AntM$^{2}$C: A Large Scale Dataset For Multi-Scenario Multi-Modal CTR Prediction

Click-through rate (CTR) prediction is a crucial issue in recommendation systems. There has been an emergence of various public CTR datasets. However, existing datasets primarily suffer from the following limitations. Firstly, users generally click different types of items from multiple scenarios, and modeling from multiple scenarios can provide a more comprehensive understanding of users. Existing datasets only include data for the same type of items from a single scenario. Secondly, multi-modal features are essential in multi-scenario prediction as they address the issue of inconsistent ID encoding between different scenarios. The existing datasets are based on ID features and lack multi-modal features. Third, a large-scale dataset can provide a more reliable evaluation of models, fully reflecting the performance differences between models. The scale of existing datasets is around 100 million, which is relatively small compared to the real-world CTR prediction. To address these limitations, we propose AntM$^{2}$C, a Multi-Scenario Multi-Modal CTR dataset based on industrial data from Alipay. Specifically, AntM$^{2}$C provides the following advantages: 1) It covers CTR data of 5 different types of items, providing insights into the preferences of users for different items, including advertisements, vouchers, mini-programs, contents, and videos. 2) Apart from ID-based features, AntM$^{2}$C also provides 2 multi-modal features, raw text and image features, which can effectively establish connections between items with different IDs. 3) AntM$^{2}$C provides 1 billion CTR data with 200 features, including 200 million users and 6 million items. It is currently the largest-scale CTR dataset available. Based on AntM$^{2}$C, we construct several typical CTR tasks and provide comparisons with baseline methods. The dataset homepage is available at https://www.atecup.cn/home.
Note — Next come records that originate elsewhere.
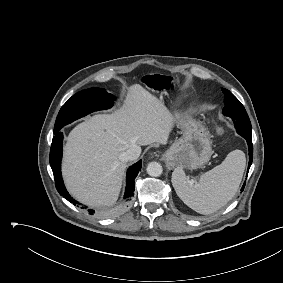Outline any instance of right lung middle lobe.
Listing matches in <instances>:
<instances>
[{"instance_id": "dd1d6c3e", "label": "right lung middle lobe", "mask_w": 283, "mask_h": 283, "mask_svg": "<svg viewBox=\"0 0 283 283\" xmlns=\"http://www.w3.org/2000/svg\"><path fill=\"white\" fill-rule=\"evenodd\" d=\"M115 97L102 88H89L72 96L61 108L57 116L54 134L74 120L93 111L108 109L113 105Z\"/></svg>"}]
</instances>
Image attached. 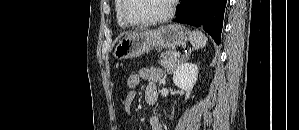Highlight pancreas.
I'll use <instances>...</instances> for the list:
<instances>
[{"mask_svg": "<svg viewBox=\"0 0 299 130\" xmlns=\"http://www.w3.org/2000/svg\"><path fill=\"white\" fill-rule=\"evenodd\" d=\"M160 58L161 65L167 68L168 72L174 70L176 66L179 64V59L178 57H174V51L172 50H166L162 52Z\"/></svg>", "mask_w": 299, "mask_h": 130, "instance_id": "cf45deb5", "label": "pancreas"}]
</instances>
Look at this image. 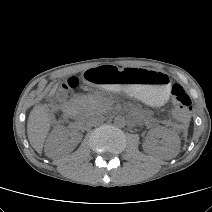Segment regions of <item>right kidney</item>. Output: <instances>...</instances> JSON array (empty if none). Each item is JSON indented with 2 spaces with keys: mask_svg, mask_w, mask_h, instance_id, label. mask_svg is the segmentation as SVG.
Listing matches in <instances>:
<instances>
[{
  "mask_svg": "<svg viewBox=\"0 0 212 212\" xmlns=\"http://www.w3.org/2000/svg\"><path fill=\"white\" fill-rule=\"evenodd\" d=\"M82 137L79 132H67L64 126L56 125L45 145V153L52 159L68 154L78 145Z\"/></svg>",
  "mask_w": 212,
  "mask_h": 212,
  "instance_id": "right-kidney-1",
  "label": "right kidney"
}]
</instances>
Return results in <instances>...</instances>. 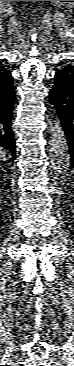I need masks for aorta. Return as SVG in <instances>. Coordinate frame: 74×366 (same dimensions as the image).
Segmentation results:
<instances>
[{
	"mask_svg": "<svg viewBox=\"0 0 74 366\" xmlns=\"http://www.w3.org/2000/svg\"><path fill=\"white\" fill-rule=\"evenodd\" d=\"M50 145L51 171L56 174L65 169L69 163L67 139L58 118L52 121Z\"/></svg>",
	"mask_w": 74,
	"mask_h": 366,
	"instance_id": "aorta-1",
	"label": "aorta"
}]
</instances>
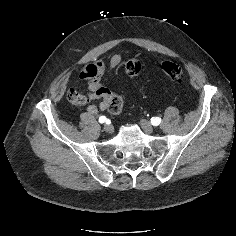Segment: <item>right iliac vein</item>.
Here are the masks:
<instances>
[{"label":"right iliac vein","mask_w":236,"mask_h":236,"mask_svg":"<svg viewBox=\"0 0 236 236\" xmlns=\"http://www.w3.org/2000/svg\"><path fill=\"white\" fill-rule=\"evenodd\" d=\"M104 131H105L106 133H112V132H113V127H112V125L106 124V125L104 126Z\"/></svg>","instance_id":"1"}]
</instances>
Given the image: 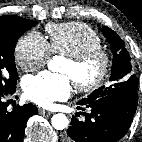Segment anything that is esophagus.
<instances>
[{
    "label": "esophagus",
    "instance_id": "34e87169",
    "mask_svg": "<svg viewBox=\"0 0 142 142\" xmlns=\"http://www.w3.org/2000/svg\"><path fill=\"white\" fill-rule=\"evenodd\" d=\"M39 113H40L41 115H50V114H51L50 111H47V110H44V109H39Z\"/></svg>",
    "mask_w": 142,
    "mask_h": 142
}]
</instances>
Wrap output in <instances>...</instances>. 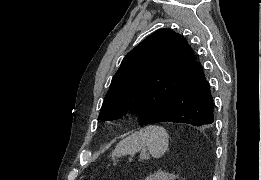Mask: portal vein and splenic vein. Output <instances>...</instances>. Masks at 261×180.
<instances>
[{"label": "portal vein and splenic vein", "mask_w": 261, "mask_h": 180, "mask_svg": "<svg viewBox=\"0 0 261 180\" xmlns=\"http://www.w3.org/2000/svg\"><path fill=\"white\" fill-rule=\"evenodd\" d=\"M145 157H146L145 153H140L139 156H138V159L145 158Z\"/></svg>", "instance_id": "portal-vein-and-splenic-vein-1"}]
</instances>
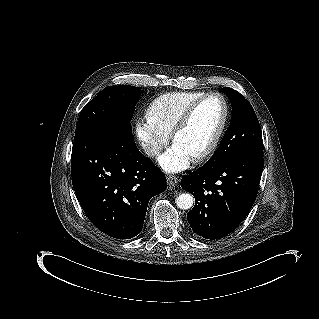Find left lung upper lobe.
I'll return each instance as SVG.
<instances>
[{
	"label": "left lung upper lobe",
	"mask_w": 319,
	"mask_h": 319,
	"mask_svg": "<svg viewBox=\"0 0 319 319\" xmlns=\"http://www.w3.org/2000/svg\"><path fill=\"white\" fill-rule=\"evenodd\" d=\"M232 105V118L219 148L208 163L225 162L233 157L255 151H263L260 125L251 104L237 91L224 87Z\"/></svg>",
	"instance_id": "1"
}]
</instances>
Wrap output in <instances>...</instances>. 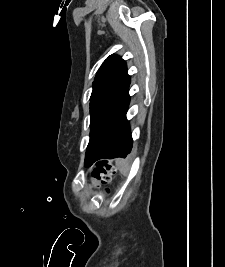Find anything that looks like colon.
Wrapping results in <instances>:
<instances>
[{"label":"colon","instance_id":"1","mask_svg":"<svg viewBox=\"0 0 225 267\" xmlns=\"http://www.w3.org/2000/svg\"><path fill=\"white\" fill-rule=\"evenodd\" d=\"M115 172L114 165L111 161H99L92 172L91 186L101 188L104 194H109L108 187Z\"/></svg>","mask_w":225,"mask_h":267}]
</instances>
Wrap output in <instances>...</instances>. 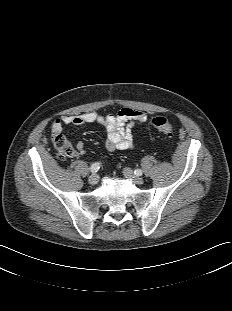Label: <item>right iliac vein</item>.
<instances>
[{
	"label": "right iliac vein",
	"mask_w": 232,
	"mask_h": 311,
	"mask_svg": "<svg viewBox=\"0 0 232 311\" xmlns=\"http://www.w3.org/2000/svg\"><path fill=\"white\" fill-rule=\"evenodd\" d=\"M98 175L97 174H92L88 178V183L90 185H96L98 183Z\"/></svg>",
	"instance_id": "right-iliac-vein-1"
}]
</instances>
翻译：点击率（CTR）预测是推荐系统的关键问题。目前已有多种公开的CTR数据集，但现有数据集主要存在以下局限：第一，用户通常会在多个场景中点击不同类型的物品，而多场景建模能更全面地理解用户行为，但现有数据集仅包含单一场景下同类型物品的数据；第二，多模态特征在多场景预测中至关重要，能解决不同场景间ID编码不一致的问题，而现有数据集基于ID特征，缺乏多模态特征；第三，大规模数据集能更可靠地评估模型性能，充分反映模型间的性能差异，现有数据集规模约1亿条，远小于实际CTR预测场景。为解决上述问题，我们提出基于支付宝工业数据的多场景多模态CTR数据集AntM$^{2}$C。具体优势包括：1）覆盖广告、优惠券、小程序、内容、视频5类不同物品的CTR数据，揭示用户对不同物品的偏好；2）除基于ID的特征外，还提供原始文本和图像特征两种多模态特征，有效建立不同ID物品间的关联；3）包含10亿条CTR数据、200维特征、2亿用户和600万物品，是目前规模最大的CTR数据集。基于AntM$^{2}$C，我们构建了多项典型CTR任务并提供基线方法对比。数据集主页参见https://www.atecup.cn/home。